START Given passage

Men with renal impairment: Dose adjustments are not required in patients with mild to moderate renal impairment. For patients with severe renal impairment 10 mg is the maximum recommended dose. Once-a-day dosing of tadalafil is not recommended in patients with severe renal impairment.
Men with hepatic impairment: The recommended dose of Tadalafil is 10 mg taken prior to anticipated sexual activity and with or without food. There is limited clinical data on the safety of Tadalafil in patients with severe hepatic impairment (Child-Pugh Class C); if prescribed, a careful individual benefit/risk evaluation should be undertaken by the prescribing physician. There are no available data about the administration of doses higher than 10 mg of tadalafil to patients with hepatic impairment. Once-a-day dosing has not been evaluated in patients with hepatic impairment; therefore if prescribed, a careful individual benefit/risk evaluation should be undertaken by the prescribing physician.
Men with diabetes: Dose adjustments are not required in diabetic patients.
Paediatric population: There is no relevant use of Tadalafil in the paediatric population with regard to the treatment of erectile dysfunction.
Single doses up to 500 mg have been given to healthy subjects, and multiple daily doses up to 100 mg have been given to patient. Adverse events were similar to those seen at lower doses. In cases of overdose, standard supportive measures should be adopted, as required. Hemodialysis contributes negligibly to tadalafil elimination.
Hypersensitivity to the active substance or to any of the excipients in the drug products.
Tadalafil was shown to augment the hypotensive effects of nitrates. This is thought to result from the combined effects of nitrates and tadalafil on the nitric oxide/cGMP pathway. Therefore, administration of tadalafil to patients who are using any form of organic nitrate is contraindicated.

END Given passage
START Information

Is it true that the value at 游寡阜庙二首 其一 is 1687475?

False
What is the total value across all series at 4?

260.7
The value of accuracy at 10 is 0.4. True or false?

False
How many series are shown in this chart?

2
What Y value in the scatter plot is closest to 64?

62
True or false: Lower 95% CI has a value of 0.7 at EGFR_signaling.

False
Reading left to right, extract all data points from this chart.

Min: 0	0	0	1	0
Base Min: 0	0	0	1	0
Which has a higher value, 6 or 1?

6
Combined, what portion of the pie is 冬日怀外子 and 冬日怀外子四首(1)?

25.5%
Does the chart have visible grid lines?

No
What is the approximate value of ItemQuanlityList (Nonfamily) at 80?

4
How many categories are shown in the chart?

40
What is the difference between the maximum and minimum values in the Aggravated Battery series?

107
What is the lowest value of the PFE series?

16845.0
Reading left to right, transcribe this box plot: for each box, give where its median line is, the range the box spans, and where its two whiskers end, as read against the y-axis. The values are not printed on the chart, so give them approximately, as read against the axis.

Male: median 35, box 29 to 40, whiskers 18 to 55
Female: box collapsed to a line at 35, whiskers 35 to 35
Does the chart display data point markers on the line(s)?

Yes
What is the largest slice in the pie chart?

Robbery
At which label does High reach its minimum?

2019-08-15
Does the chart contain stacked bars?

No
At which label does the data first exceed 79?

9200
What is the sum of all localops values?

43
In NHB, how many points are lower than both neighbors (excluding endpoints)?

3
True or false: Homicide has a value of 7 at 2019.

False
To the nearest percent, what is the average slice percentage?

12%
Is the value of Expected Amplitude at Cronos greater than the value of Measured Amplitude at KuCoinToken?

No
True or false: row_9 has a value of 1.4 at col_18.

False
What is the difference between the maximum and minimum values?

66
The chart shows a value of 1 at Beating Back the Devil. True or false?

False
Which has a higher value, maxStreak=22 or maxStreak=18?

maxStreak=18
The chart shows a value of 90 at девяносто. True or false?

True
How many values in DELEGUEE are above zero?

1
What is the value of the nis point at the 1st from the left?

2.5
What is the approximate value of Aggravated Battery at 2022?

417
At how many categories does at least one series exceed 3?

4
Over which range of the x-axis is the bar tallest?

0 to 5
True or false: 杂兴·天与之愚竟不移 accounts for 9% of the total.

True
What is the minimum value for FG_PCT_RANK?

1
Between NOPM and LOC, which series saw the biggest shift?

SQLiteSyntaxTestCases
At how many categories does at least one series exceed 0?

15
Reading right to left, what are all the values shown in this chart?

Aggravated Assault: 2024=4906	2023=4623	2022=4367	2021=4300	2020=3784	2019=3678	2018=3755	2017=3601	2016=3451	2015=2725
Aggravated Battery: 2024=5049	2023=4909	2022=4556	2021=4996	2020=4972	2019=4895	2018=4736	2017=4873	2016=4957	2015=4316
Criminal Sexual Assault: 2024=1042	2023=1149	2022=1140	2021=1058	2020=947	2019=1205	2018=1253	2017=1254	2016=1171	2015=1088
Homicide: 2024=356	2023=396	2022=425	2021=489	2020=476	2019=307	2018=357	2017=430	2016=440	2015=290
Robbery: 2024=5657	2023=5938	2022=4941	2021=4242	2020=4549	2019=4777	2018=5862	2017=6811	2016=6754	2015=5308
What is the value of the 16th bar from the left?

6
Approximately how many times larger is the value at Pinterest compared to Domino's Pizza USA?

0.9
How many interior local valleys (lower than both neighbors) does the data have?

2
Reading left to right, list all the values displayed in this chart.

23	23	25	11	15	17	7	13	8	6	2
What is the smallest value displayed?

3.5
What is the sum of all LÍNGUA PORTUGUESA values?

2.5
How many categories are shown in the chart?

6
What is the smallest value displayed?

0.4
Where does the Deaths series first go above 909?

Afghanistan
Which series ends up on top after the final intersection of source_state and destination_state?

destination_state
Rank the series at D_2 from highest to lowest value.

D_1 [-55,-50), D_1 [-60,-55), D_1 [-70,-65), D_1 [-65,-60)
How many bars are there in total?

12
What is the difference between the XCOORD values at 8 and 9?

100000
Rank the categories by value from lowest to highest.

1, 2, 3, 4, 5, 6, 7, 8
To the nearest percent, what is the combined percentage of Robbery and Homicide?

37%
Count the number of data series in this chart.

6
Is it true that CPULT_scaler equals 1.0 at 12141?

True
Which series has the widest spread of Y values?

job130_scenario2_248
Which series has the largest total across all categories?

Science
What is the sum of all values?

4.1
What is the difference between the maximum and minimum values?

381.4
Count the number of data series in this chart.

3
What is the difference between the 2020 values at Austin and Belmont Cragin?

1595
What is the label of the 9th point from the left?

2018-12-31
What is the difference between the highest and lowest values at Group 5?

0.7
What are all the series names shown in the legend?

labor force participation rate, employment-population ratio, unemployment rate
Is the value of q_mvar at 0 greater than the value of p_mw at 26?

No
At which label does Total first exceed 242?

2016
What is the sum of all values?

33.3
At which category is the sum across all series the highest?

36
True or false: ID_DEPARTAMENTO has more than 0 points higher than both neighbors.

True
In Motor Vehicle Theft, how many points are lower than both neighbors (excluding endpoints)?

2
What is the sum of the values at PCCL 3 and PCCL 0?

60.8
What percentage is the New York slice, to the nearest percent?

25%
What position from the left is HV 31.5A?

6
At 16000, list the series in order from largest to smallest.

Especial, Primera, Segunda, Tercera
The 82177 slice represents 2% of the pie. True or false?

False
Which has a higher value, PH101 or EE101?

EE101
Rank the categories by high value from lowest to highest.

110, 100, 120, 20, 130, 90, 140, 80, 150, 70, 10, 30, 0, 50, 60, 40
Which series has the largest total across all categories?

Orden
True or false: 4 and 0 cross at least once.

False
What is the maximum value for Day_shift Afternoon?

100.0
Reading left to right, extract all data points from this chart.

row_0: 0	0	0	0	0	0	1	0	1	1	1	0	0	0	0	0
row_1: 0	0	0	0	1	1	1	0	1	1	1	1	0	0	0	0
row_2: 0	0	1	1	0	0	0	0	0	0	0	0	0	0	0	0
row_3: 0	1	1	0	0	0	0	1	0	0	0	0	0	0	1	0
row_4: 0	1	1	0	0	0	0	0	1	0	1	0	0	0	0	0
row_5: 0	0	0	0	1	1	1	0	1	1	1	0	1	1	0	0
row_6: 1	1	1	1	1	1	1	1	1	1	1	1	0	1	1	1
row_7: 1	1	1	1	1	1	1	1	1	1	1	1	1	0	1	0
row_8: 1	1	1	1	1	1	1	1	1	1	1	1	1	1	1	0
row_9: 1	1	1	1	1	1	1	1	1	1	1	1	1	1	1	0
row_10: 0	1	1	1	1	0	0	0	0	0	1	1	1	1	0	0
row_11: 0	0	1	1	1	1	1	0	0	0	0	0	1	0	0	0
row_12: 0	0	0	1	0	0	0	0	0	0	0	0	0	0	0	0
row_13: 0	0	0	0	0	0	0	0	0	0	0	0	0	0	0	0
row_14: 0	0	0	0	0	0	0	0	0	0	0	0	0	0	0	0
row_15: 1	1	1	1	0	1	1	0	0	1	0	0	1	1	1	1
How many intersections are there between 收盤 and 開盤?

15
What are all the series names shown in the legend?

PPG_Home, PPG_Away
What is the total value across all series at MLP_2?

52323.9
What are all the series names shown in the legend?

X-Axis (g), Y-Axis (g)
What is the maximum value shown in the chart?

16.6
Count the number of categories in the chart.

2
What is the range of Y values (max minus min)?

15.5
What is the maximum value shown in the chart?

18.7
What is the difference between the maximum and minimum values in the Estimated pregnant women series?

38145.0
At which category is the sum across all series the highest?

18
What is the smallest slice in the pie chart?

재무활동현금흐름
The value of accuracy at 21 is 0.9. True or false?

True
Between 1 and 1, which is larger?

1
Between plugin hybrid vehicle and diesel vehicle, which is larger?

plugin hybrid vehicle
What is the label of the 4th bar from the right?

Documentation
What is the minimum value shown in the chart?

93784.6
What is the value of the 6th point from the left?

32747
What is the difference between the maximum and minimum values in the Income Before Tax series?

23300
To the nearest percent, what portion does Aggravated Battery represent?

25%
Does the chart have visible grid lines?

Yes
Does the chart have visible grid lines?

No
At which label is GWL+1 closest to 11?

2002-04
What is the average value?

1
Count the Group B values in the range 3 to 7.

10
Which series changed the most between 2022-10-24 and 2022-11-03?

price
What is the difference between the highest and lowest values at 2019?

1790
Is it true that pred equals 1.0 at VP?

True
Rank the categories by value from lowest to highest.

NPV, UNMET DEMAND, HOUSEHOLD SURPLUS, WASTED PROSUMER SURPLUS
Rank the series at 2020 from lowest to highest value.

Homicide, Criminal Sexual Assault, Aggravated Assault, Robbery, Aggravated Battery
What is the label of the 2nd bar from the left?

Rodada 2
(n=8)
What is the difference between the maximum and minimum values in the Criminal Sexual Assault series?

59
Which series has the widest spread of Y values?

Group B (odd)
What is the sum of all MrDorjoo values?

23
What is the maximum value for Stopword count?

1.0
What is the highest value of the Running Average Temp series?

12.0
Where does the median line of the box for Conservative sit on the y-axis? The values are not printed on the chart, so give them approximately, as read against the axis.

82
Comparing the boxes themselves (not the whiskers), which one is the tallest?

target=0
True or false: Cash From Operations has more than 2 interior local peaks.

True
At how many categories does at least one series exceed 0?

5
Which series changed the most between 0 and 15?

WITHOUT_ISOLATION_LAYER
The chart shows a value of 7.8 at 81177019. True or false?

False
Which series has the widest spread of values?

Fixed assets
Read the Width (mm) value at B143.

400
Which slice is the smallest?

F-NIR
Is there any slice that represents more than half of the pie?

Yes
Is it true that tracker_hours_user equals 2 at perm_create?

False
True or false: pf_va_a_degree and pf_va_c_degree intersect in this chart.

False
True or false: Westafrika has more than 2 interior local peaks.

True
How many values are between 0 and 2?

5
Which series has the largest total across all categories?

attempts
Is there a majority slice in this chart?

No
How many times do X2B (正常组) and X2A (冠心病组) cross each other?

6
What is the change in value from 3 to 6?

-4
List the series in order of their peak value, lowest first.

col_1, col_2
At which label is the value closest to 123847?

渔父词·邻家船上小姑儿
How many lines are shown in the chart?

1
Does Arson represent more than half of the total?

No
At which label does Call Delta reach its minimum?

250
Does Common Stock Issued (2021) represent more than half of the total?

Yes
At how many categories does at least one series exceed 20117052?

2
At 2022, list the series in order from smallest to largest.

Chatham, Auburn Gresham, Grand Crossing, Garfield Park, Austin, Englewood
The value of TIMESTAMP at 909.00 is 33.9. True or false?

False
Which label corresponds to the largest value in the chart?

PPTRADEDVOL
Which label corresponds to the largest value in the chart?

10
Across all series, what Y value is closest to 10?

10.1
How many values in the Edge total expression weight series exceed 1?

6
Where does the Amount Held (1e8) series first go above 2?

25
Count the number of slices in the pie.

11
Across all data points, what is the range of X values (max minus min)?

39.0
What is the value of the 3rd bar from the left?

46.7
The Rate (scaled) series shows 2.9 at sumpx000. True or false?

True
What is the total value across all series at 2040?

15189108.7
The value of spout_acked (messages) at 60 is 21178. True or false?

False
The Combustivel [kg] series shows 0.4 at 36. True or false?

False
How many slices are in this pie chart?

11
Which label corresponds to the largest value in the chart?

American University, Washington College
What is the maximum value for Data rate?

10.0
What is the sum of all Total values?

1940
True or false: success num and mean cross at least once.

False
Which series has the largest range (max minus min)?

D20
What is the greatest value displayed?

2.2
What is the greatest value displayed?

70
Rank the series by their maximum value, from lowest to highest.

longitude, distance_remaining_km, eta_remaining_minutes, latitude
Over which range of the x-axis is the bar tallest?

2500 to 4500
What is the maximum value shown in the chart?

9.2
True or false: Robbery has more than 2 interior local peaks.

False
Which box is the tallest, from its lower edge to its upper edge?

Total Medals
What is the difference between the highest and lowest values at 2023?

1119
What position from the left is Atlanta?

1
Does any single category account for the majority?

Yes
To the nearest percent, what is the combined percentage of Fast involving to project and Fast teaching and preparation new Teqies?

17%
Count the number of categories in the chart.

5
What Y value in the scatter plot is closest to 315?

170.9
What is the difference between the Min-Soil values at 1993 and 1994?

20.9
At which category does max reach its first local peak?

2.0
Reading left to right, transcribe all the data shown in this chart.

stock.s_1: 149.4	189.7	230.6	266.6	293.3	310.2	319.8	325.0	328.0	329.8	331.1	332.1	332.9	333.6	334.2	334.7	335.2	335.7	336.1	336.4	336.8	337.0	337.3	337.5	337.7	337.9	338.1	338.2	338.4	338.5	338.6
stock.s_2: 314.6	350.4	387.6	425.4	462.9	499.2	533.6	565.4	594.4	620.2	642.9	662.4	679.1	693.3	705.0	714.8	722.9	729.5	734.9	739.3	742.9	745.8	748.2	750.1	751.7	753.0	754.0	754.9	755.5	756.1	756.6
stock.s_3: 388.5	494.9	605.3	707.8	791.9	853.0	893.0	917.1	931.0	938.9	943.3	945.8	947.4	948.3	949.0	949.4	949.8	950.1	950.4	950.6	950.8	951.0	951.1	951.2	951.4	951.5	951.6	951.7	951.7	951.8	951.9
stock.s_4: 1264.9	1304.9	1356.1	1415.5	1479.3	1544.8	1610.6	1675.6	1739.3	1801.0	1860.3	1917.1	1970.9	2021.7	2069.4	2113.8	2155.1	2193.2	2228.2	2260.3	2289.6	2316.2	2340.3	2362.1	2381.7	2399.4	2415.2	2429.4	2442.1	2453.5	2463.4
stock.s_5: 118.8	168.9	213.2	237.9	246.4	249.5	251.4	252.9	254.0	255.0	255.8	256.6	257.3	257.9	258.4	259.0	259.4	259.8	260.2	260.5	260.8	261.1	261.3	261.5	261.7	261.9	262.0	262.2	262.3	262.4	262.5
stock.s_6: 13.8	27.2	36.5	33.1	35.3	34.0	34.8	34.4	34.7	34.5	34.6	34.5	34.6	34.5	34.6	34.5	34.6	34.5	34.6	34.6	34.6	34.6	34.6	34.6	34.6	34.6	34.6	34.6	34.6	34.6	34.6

END Information

■ Tasks and exercises ■
1. Which patient groups does the tadalafil text name as headings at the start of its paragraphs?
2. Could you resume the tadalafil text from the point where it stops?
The material placed after the tadalafil text stands on its own and is not part of that text.

■ Per-task answers ■
1.
- Men with renal impairment
- Men with hepatic impairment
- Men with diabetes
- Paediatric population

2.
Tadalafil must not be used in men with cardiac disease for whom sexual activity is inadvisable. Physicians should consider the potential cardiac risk of sexual activity in patients with pre-existing cardiovascular disease.
The use of tadalafil is contraindicated in the following groups of patients with cardiovascular disease: Patients with myocardial infarction within the last 90 days; Patients with unstable angina or angina occurring during sexual intercourse; Patients with New York Heart Association Class 2 or greater heart failure in the last 6 months; Patients with uncontrolled arrhythmias, hypotension (<90/50 mm Hg), or uncontrolled hypertension; Patients with a stroke within the last 6 months.
Tadalafil is contraindicated in patients who have loss of vision in one eye because of non-arteritic anterior ischaemic optic neuropathy (NAION), regardless of whether this episode was in connection or not with previous PDE5 inhibitor exposure.
The co-administration of PDE5 inhibitors, including tadalafil, with guanylate cyclase stimulators, such as riociguat, is contraindicated as it may potentially lead to symptomatic hypotension.
Before treatment with tadalafil: A medical history and physical examination should be undertaken to diagnose erectile dysfunction or benign prostatic hyperplasia and determine potential underlying causes, before pharmacological treatment is considered.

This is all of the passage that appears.